3, the present invention substitutes the nitrogen source of traditional N doping using pyrroles.The chemical property of product is improved, is made simultaneously
Polymerizing condition is more easy to control.
4, the present invention substitutes the sulphur source of traditional sulfur doping using thiophene, reduces the rigors for mixing sulphur technology to temperature,
Sulphur atom remains to be stabilized under the conditions of high temperature pyrolysis.

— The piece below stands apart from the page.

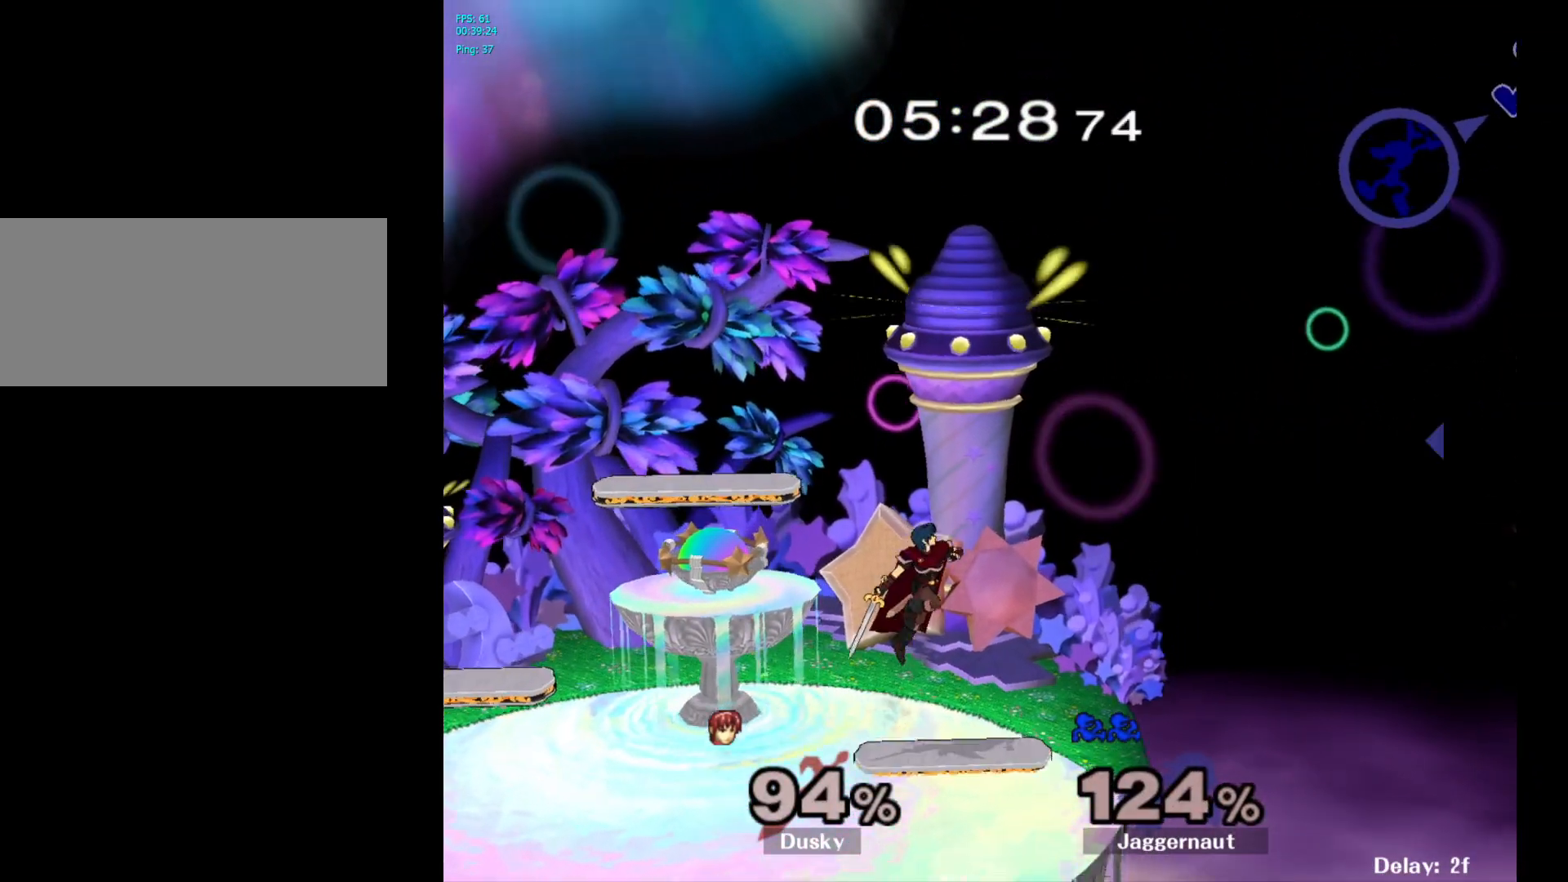
{"buttons": [], "left_stick": "left", "right_stick": "center", "events": [[83, "left_stick", "down-left"], [117, "right_stick", "center"], [250, "left_stick", "left"]]}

5, the present invention provides a kind of application directions of nitrogen sulphur codope carbon nanotube:Catalytic oxidation-reduction reacts.Utilize material
The abundant specific surface area of material, excellent tubular morphology provides abundant favorable activity site for hydrogen reduction and high nitrogen sulfur doping contains
Amount.
Description of the drawings
Fig. 1 is the transmission electron microscope image of the nitrogen sulphur codope carbon nanotube obtained by embodiment 1.
Fig. 2 is that gained nitrogen sulphur codope carbon nanomaterial is prepared into after electrode to test and obtains in embodiment 1 and comparative example 1
Linear sweep voltammetry curve graph.
Specific implementation mode
The present invention is further elaborated on reference to embodiment.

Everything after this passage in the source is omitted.